SIMBAD references

We present continued multi-frequency radio observations of the relativistic tidal disruption event Swift J164449.3+573451 (Sw 1644+57) extending to t ~ 600 days. The data were obtained with the JVLA and AMI Large Array as part of our on-going study of the jet energetics and the density structure of the parsec-scale environment around the disrupting supermassive black hole. We combine these data with public Swift/XRT and Chandra X-ray observations over the same time-frame to show that the jet has undergone a dramatic transition starting at ~500 days, with a sharp decline in the X-ray flux by about a factor of 170 on a timescale of δt/t ≲ 0.2 (and by a factor of 15 in δt/t ~ 0.05).
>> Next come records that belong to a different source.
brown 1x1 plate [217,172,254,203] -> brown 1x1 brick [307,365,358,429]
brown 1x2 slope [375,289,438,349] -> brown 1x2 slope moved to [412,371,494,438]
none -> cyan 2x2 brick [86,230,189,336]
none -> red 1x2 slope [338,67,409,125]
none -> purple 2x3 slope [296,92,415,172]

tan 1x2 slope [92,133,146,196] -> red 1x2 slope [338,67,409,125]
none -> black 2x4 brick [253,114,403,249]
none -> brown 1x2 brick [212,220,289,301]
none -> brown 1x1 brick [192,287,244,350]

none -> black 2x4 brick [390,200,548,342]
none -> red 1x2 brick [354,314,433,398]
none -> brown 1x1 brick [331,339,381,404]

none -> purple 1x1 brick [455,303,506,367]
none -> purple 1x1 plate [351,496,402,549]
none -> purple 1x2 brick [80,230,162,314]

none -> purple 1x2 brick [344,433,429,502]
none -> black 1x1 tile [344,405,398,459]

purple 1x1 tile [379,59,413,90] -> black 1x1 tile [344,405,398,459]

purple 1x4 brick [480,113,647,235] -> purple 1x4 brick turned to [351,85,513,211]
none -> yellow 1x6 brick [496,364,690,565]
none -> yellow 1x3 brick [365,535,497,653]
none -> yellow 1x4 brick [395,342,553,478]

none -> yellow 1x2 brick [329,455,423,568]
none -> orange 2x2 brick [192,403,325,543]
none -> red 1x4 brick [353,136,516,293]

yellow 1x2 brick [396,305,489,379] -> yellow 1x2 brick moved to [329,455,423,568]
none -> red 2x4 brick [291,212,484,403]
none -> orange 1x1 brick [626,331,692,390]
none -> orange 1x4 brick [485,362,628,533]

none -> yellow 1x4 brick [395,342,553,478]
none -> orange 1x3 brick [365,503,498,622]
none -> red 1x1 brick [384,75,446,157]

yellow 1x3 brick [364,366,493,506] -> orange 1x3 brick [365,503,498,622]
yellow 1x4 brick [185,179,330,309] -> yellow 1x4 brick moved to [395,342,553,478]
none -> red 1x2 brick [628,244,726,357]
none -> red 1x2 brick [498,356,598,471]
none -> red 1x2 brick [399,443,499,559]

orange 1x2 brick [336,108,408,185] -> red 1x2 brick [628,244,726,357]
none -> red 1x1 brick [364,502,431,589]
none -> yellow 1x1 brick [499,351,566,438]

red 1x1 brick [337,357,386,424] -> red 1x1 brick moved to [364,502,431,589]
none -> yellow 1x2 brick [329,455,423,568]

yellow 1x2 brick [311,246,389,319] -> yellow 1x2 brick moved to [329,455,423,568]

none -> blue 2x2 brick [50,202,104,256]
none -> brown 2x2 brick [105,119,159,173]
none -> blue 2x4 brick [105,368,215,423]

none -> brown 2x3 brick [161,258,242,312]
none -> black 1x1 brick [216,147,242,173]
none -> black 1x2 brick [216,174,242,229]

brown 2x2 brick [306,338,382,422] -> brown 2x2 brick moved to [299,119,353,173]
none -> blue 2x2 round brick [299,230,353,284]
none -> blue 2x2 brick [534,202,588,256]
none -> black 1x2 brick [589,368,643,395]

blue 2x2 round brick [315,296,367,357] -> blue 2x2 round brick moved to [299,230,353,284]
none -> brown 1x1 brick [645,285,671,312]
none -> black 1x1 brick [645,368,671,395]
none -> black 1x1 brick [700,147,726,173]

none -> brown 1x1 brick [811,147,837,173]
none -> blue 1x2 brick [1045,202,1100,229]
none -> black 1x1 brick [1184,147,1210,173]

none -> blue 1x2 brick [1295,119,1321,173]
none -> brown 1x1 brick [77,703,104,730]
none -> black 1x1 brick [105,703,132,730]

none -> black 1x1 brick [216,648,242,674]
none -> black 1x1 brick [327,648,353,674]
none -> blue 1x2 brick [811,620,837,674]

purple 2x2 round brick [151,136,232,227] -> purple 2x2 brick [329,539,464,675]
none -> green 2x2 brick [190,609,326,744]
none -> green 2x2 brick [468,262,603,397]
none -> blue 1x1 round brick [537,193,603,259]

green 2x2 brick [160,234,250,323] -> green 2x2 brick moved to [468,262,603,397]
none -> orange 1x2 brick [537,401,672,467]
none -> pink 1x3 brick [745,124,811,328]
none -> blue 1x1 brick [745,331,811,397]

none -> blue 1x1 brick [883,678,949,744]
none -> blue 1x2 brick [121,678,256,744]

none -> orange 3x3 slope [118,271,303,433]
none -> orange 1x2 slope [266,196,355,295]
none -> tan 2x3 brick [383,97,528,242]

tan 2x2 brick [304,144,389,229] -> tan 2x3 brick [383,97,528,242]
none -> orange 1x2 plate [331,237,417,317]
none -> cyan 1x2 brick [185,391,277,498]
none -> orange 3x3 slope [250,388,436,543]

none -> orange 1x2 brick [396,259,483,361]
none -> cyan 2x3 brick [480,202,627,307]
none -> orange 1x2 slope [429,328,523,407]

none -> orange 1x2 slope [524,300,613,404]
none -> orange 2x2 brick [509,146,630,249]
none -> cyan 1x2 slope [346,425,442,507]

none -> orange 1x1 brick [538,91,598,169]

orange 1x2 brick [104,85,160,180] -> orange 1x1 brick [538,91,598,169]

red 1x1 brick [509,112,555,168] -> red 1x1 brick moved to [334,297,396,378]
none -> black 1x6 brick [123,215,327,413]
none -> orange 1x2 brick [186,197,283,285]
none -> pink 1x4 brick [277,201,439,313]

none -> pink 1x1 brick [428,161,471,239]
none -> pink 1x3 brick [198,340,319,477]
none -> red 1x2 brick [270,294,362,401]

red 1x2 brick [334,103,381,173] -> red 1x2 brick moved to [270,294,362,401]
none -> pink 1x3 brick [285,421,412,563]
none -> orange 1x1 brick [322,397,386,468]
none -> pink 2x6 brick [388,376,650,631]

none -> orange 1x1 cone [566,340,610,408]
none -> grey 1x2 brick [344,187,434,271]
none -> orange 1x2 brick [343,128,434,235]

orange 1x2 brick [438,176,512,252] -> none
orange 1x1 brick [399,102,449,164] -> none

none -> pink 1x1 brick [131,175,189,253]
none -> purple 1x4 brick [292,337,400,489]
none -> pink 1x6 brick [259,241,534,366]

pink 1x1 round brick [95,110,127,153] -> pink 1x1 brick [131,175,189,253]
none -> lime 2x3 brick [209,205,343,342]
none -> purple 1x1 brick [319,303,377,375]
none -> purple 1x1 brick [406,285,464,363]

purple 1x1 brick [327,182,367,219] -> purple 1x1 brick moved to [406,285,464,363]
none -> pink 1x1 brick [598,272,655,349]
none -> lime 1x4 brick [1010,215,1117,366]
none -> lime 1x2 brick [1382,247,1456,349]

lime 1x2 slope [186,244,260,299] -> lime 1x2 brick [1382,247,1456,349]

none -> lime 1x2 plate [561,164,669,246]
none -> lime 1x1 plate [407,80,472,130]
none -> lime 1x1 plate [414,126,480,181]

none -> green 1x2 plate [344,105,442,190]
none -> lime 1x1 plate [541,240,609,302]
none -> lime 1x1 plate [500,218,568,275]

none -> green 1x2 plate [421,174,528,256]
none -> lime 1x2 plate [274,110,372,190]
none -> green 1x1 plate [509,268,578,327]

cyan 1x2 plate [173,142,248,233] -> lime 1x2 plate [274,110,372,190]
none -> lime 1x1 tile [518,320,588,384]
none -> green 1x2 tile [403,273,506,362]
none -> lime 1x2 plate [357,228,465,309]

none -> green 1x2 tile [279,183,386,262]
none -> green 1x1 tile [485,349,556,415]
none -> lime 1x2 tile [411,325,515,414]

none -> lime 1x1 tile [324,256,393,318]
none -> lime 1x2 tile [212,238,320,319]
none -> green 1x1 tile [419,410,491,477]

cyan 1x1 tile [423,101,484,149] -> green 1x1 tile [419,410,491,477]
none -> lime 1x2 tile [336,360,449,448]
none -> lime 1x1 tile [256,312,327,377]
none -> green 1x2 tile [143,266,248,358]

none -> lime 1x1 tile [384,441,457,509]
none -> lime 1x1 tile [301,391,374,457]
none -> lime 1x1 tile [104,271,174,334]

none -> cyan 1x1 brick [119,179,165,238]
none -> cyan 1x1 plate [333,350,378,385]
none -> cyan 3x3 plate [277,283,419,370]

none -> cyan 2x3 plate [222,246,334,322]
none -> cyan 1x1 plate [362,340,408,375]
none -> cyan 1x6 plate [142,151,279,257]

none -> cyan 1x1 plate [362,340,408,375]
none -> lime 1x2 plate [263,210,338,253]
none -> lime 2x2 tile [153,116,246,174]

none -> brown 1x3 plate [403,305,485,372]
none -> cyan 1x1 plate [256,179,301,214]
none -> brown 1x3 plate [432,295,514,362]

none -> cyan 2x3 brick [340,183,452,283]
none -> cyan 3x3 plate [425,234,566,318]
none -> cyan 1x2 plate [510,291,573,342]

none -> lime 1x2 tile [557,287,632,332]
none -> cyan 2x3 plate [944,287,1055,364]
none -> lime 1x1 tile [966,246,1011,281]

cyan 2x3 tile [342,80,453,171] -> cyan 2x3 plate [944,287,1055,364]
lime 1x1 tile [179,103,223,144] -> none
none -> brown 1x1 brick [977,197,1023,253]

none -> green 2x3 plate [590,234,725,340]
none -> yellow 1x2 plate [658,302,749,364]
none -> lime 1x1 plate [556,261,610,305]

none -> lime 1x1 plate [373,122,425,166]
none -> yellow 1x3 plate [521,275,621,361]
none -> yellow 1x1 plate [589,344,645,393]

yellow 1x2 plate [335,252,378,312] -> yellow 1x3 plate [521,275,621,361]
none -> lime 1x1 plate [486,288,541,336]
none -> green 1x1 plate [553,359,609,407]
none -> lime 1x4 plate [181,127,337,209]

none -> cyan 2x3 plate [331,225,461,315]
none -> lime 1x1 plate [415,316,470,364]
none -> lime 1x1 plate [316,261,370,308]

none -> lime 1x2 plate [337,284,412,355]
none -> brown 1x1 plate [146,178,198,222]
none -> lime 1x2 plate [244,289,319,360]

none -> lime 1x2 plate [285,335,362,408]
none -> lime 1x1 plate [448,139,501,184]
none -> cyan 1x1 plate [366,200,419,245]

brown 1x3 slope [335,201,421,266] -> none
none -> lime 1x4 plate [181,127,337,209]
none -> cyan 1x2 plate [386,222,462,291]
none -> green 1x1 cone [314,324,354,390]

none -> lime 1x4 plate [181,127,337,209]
The rapid decline rules out a forward shock origin (direct or reprocessing) for the X-ray emission at ≲ 500 days, and instead points to internal dissipation in the inner jet. On the other hand, our radio data uniquely demonstrate that the low X-ray flux measured by Chandra at ~610 days is consistent with emission from the forward shock. Furthermore, the Chandra data are inconsistent with thermal emission from the accretion disk itself since the expected temperature of ∼30-60 eV and inner radius of ∼2-10 R_s cannot accommodate the observed flux level or the detected emission at ≳ 1 keV. We associate the rapid decline with a turn off of the relativistic jet when the mass accretion rate dropped below ∼ {dot}M_Edd ~ 0.006 M_☉/yr (for a 3x10⁶ M_☉ black hole and order unity efficiency) indicating that the peak accretion rate was about 330 {dot}M_Edd, and the total accreted mass by t ~ 500 days is about 0.15 M_☉. From the radio data we further find significant flattening in the integrated energy of the forward shock at t ≳ 250 days with E_j, iso_~ 2 x10⁵⁴ erg (E_j~ 10⁵² erg for a jet opening angle, θ_ j_= 0.1) following a rise by about a factor of 15 at ~30-250 days. Projecting forward, we predict that the emission in the radio and X-ray bands will evolve in tandem with similar decline rates.